• Exercise
Find every line in the entries below that contains the word "this", and copy each of those lines in full. Treat uppercase and lowercase letters as different.
** Opening Record excerpts block **
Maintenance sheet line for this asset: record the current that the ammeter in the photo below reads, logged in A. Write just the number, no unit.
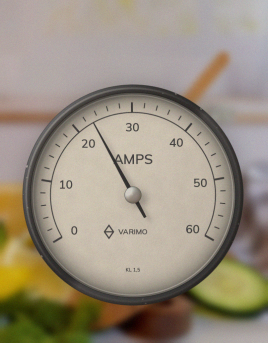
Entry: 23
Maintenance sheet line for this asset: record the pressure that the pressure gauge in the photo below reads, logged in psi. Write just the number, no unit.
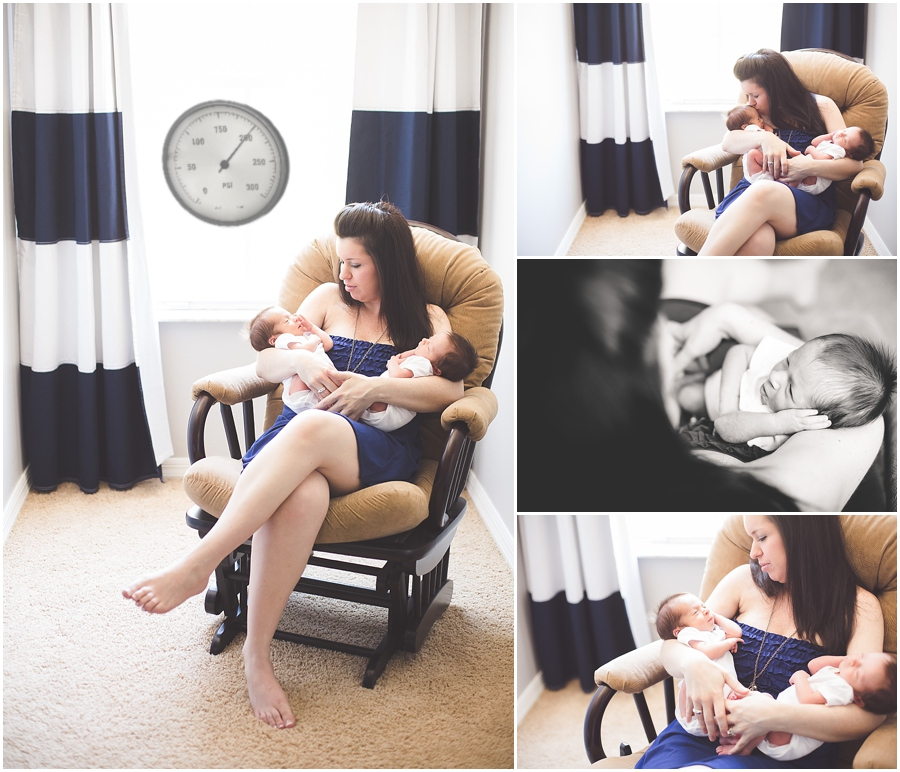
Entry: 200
** Closing Record excerpts block **
** Opening Record excerpts block **
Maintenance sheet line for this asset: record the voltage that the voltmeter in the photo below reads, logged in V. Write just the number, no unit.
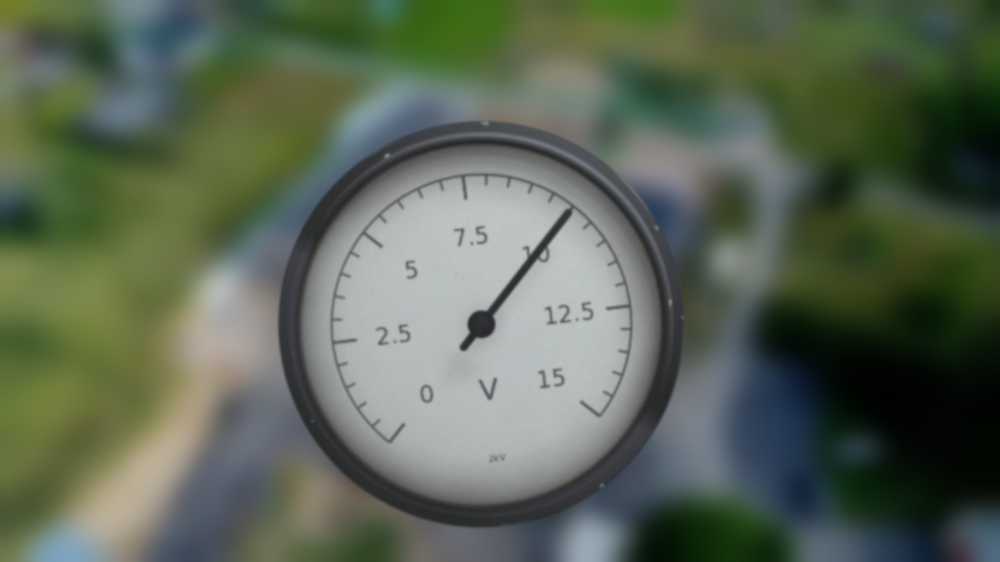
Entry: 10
** Closing Record excerpts block **
• Solved problem
Maintenance sheet line for this asset: record the current that the ammeter in the photo below reads, logged in A. Write just the number, no unit.
Maintenance sheet line for this asset: record the pressure that the pressure gauge in the photo below reads, logged in psi. Write just the number, no unit.
Maintenance sheet line for this asset: record the voltage that the voltmeter in the photo below reads, logged in V. Write just the number, no unit.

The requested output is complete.